Typical symptoms of the virus include revenue not being utilised to build manufacturing, tourism, agriculture, finance and other onshore industries. Instead, with foreign currency easily available, the economy and consumers are captured by the import sector.
What sets-in is a spiral of price increases, as demands by labour for higher salaries grow more insistent, and a drift by workers to the non-productive sectors. Along with such characteristics comes widespread increases in social welfare, as the government in office seeks to stay there, and opposition parties begin to promise “milk and honey.”
The result, foreign exchange leaks out (gushes out really) to foreign producers.
T&T went through that cycle on a few occasions in the immediate past. So notwithstanding Prime Minister Rowley’s prescient warning of not getting ahead of ourselves by salivating for the prospect of another boom, the entire country has to learn from past experiences of when the Dutch Disease infected the economy and society. No one should forget the early 1980s-1990, with the aggressive and demanding political protests which led to July 27th, 1990.

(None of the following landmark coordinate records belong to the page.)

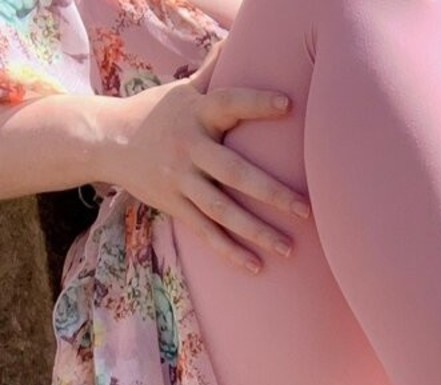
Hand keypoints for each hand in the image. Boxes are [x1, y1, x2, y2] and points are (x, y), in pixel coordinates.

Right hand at [98, 41, 309, 272]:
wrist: (107, 140)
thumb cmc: (158, 113)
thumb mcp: (184, 90)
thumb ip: (214, 70)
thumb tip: (241, 34)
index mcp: (197, 113)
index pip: (230, 103)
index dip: (257, 103)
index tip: (288, 105)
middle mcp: (189, 147)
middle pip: (235, 172)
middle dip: (271, 192)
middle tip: (307, 209)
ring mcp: (180, 179)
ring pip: (223, 210)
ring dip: (258, 232)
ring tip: (290, 248)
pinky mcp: (174, 205)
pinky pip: (206, 233)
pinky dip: (230, 252)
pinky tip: (257, 267)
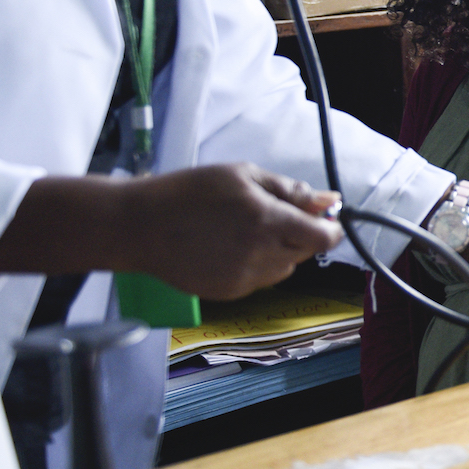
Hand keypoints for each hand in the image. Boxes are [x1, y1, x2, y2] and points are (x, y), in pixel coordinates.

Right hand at [0, 166, 340, 298]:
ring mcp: (244, 278)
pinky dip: (257, 264)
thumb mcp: (242, 176)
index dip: (328, 227)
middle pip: (305, 252)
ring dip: (279, 250)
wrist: (140, 226)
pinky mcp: (229, 292)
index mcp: (267, 221)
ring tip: (244, 229)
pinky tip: (229, 247)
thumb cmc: (188, 192)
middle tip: (273, 215)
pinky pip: (261, 280)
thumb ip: (289, 191)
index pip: (323, 237)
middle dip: (301, 234)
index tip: (322, 217)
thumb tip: (328, 201)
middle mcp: (260, 255)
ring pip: (285, 268)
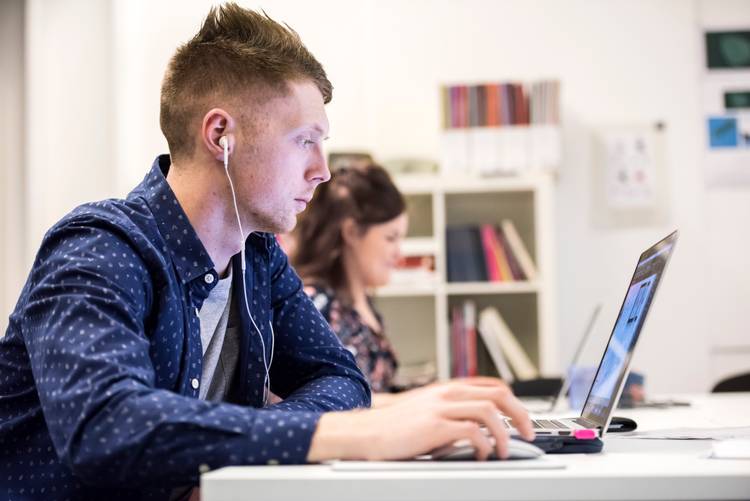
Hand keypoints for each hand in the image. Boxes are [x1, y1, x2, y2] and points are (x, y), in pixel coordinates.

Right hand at [307, 382, 533, 461]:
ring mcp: (441, 407)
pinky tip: (481, 455)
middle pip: (497, 394)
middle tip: (526, 434)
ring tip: (503, 450)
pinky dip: (483, 444)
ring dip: (503, 433)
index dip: (513, 402)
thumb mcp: (426, 411)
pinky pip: (471, 432)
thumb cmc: (394, 427)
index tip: (521, 420)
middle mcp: (447, 393)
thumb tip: (477, 427)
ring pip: (489, 411)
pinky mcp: (434, 425)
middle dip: (519, 415)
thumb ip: (450, 412)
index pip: (491, 385)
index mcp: (447, 388)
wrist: (366, 432)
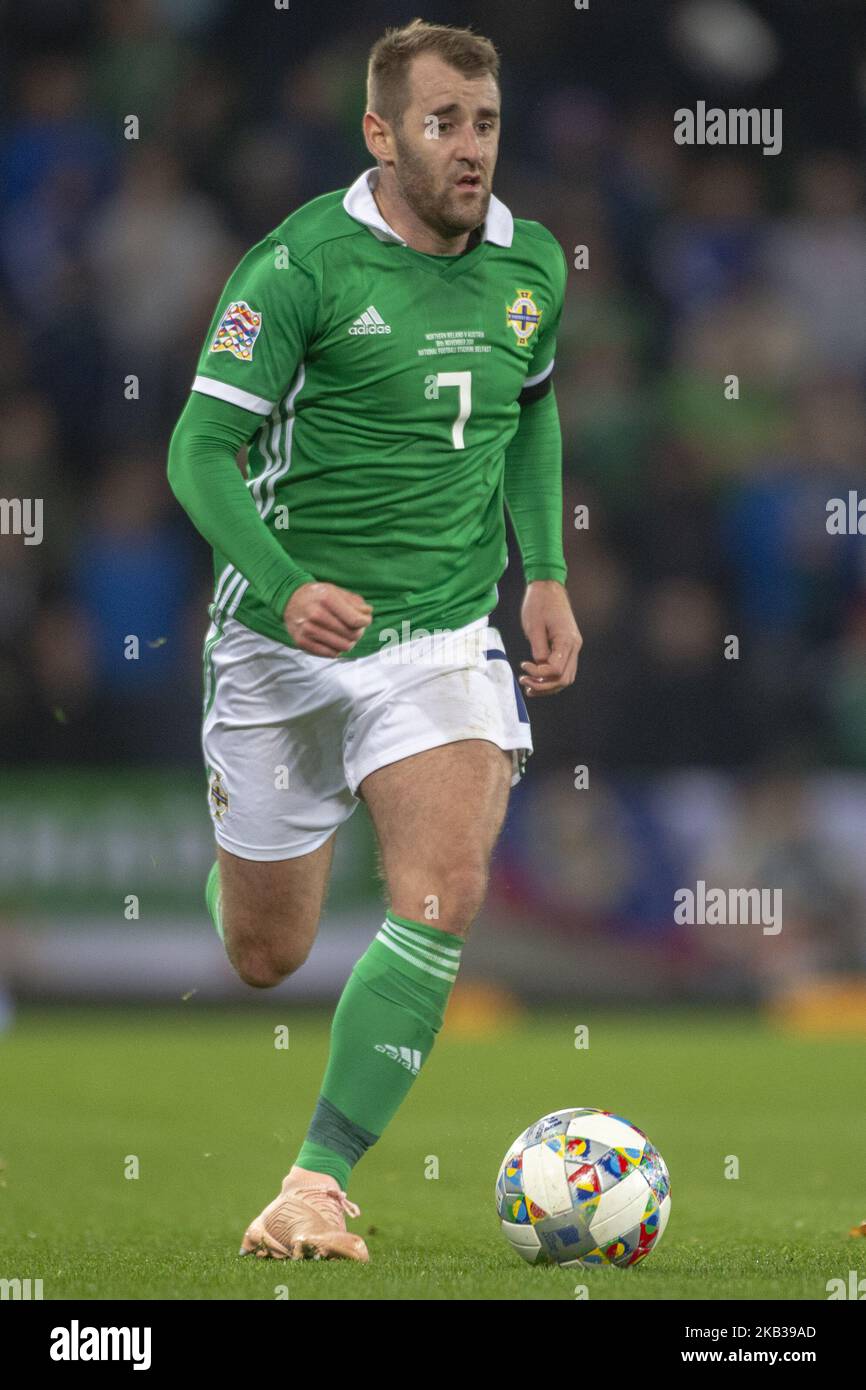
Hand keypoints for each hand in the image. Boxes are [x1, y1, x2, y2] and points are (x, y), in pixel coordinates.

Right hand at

Productive sectors do not emerge overnight; they must be planned to absorb the money circulating in the system; it can be an opportunity for the financial boom to be utilised to ignite the historical ambition of diversification of the economy.
At the level of the private sector, and that includes the small and medium-sized producers, they have to begin envisioning and preparing to produce local goods and services to cope with “spendamania.” The banks and the finance houses are the ones that eventually receive savings and investments for re-investment; it’s imperative the funds are utilised to replace imports and to fund innovation.
The bank directorship has always argued that they cannot utilise the savings and investments of their clients in greenfield projects. The answer, therefore, is for the expansion of the non-bank financial sector.
Another sure responsibility of the Government will be to focus on developing the infrastructure for production. The modernisation of the public sector from its retarding bureaucratic logjam, to one which is agile and service-oriented, is a must.
Without getting ahead of ourselves Prime Minister Rowley, if the planning does not start now, we shall contract another dose of the Dutch Disease; and a vaccine has not yet been invented to stop us from getting the virus again and again.